Researchers say they reversed brain damage from Alzheimer’s in mice

For more than 100 years, Alzheimer’s disease has been viewed as a one-way process: once brain damage begins, it can’t be undone. 

Treatments have focused on slowing decline or preventing the disease altogether—not reversing it. Despite billions of dollars in research, no Alzheimer’s drug has ever been tested with the goal of restoring lost brain function.

However, a new study published in Cell Reports Medicine challenges that assumption and suggests a radically different future for Alzheimer’s treatment.

Researchers from University Hospitals, Case Western Reserve University, and the Louis Stokes Cleveland VA Medical Center found that restoring a key energy molecule in the brain allowed mice with advanced Alzheimer’s disease to recover both brain health and memory. The work was led by Kalyani Chaubey, PhD, in the Pieper Laboratory, with senior author Andrew A. Pieper, MD, PhD.

The brain’s energy problem

At the center of the discovery is a molecule called NAD+ (nicotinamide adenine dinucleotide), which plays a critical role in cellular energy and repair. NAD+ levels naturally decline as people age, but the researchers found that the drop is far more severe in the brains of people with Alzheimer’s disease.

“When NAD+ levels fall too low, brain cells lose the ability to carry out essential functions and eventually die,” the researchers reported.

By examining human Alzheimer’s brain tissue and multiple mouse models of the disease, the team showed that disrupted NAD+ balance is a major driver of Alzheimer’s-related brain damage.

Testing reversal—not just prevention

To test whether restoring NAD+ could do more than just slow disease, the researchers used genetically engineered mice that develop Alzheimer’s-like changes seen in humans, including amyloid plaques, tau pathology, inflammation, nerve damage, and severe memory loss.

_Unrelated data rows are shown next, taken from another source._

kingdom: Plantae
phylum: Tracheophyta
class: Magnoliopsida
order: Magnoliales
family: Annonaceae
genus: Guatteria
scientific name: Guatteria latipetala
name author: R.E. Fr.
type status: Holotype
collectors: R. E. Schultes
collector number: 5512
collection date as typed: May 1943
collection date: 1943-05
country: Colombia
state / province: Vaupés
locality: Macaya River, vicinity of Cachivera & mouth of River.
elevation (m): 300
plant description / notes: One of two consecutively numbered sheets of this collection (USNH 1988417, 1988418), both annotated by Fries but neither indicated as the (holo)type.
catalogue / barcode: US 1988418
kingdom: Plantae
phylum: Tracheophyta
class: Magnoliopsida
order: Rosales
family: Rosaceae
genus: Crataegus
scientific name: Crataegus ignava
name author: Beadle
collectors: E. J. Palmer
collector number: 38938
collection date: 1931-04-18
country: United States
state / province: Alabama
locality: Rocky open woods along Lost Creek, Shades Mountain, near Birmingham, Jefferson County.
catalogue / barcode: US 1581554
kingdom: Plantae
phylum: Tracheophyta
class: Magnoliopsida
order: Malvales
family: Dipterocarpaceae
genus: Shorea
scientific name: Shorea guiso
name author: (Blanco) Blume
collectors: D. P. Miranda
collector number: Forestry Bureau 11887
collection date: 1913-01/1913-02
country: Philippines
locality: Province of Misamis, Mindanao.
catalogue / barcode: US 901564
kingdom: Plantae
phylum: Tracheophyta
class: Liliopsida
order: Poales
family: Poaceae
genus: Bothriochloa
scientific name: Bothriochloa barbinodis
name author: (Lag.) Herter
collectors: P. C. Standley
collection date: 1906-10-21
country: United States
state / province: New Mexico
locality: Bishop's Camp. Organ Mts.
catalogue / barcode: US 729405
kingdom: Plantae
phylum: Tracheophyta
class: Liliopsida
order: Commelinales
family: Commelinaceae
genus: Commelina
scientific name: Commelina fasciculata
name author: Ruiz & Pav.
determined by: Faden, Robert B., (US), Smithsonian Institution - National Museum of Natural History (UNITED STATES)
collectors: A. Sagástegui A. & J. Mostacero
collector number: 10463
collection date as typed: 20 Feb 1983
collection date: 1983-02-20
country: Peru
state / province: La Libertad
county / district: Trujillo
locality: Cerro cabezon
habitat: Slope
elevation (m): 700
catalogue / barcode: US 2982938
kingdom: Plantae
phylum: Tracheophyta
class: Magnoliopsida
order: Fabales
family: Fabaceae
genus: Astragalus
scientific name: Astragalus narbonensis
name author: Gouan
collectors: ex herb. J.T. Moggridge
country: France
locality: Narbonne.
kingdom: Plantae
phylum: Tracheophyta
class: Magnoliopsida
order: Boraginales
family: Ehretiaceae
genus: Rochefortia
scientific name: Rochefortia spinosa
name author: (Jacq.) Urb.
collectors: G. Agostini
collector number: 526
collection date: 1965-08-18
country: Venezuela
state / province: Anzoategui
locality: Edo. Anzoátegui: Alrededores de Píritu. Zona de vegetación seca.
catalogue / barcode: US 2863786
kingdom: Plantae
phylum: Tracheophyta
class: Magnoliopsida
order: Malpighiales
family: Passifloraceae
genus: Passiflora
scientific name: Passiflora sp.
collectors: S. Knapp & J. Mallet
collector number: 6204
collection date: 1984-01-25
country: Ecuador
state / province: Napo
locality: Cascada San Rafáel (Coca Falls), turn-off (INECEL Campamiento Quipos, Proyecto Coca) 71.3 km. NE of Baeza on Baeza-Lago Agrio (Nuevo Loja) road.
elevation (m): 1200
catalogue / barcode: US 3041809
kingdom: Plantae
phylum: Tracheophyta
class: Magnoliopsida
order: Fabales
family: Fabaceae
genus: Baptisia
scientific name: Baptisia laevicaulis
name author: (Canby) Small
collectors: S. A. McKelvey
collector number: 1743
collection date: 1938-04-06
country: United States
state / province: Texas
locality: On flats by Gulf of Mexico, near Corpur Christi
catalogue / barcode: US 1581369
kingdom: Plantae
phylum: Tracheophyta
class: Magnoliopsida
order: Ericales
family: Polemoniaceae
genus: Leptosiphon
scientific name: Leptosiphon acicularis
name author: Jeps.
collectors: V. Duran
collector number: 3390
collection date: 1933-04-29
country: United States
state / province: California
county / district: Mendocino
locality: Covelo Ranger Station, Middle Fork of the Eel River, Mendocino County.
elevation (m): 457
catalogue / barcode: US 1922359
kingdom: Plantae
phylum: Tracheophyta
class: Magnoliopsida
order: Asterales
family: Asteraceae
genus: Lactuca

The mice were treated with a drug called P7C3-A20, developed in the Pieper lab, which helps cells maintain healthy NAD+ levels under stress. Importantly, the treatment was given after the disease was already advanced in some animals.

The results were surprising:

• Brain damage related to Alzheimer’s pathology was repaired
• Inflammation and nerve degeneration improved
• Cognitive performance returned to normal
• A key blood biomarker of Alzheimer’s (phosphorylated tau 217) normalized

Both prevention and reversal were seen across two very different Alzheimer’s models, strengthening confidence that the findings aren’t limited to one narrow cause of the disease.

“We were very excited and encouraged by our results,” said Pieper. “Seeing full cognitive recovery in animals with advanced Alzheimer’s suggests the brain may have more capacity to heal than we once believed.”

A note of caution for consumers

The researchers stress that this does not mean people should start taking over-the-counter NAD+ supplements. In fact, Pieper warned that common NAD+ precursors sold as supplements can raise NAD+ to unsafe levels and have been linked in animal studies to increased cancer risk.

The drug used in the study works differently—it helps cells maintain normal NAD+ balance rather than pushing levels too high.

“This distinction is critical for patient safety,” Pieper said.

However, the findings may represent a potential paradigm shift in how Alzheimer’s disease is viewed: not necessarily as irreversible damage, but possibly as a condition the brain can recover from under the right circumstances.